We are in 100 % control of ourselves, our actions, and our joy. Yes, today was rough. Yes, today I watched more tv and played less legos. Yes, today I cried when my dear child wouldn't nap and he was smacking me in the face with a stethoscope. But hey - I found joy when together he and I beat level 55 in angry birds. I found joy when the nurse delivered our orange slices. I found joy in the endless hot water during my shower. I find joy holding my tired little boy as we watched Moana for the 447x time. I found joy in his smile and in the way he says momma. I found joy in him learning to make his kiss pop against my cheek then repeatedly ask to do it again.

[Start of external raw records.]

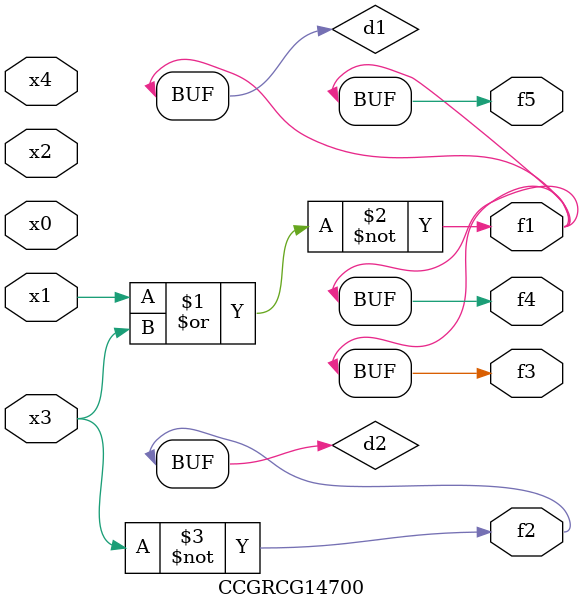
<source format=v>
module CCGRCG14700(
	input x0, x1, x2, x3, x4,
	output f1, f2, f3, f4, f5
);

	wire d1, d2;

	nor (d1, x1, x3);
	not (d2, x3);
	assign f1 = d1;
	assign f2 = d2;
	assign f3 = d1;
	assign f4 = d1;
	assign f5 = d1;
endmodule

</source>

I found joy in this difficult day because it's my joy to create. I will create for myself and my child a life full, literally overflowingly full, of happy overwhelming joy.

Weight today was 12.6k
Temp was alittle higher than normal, 98.9 [97.2 normal]

Our pulmonary doc will be here tomorrow and should talk about our plan to go home. I'm hoping before we go to do another culture to ensure his lungs are clear, check out his tonsils to see if they have shrank, and a possible xray to check out the sinus diease and get a final look at the lungs before departure.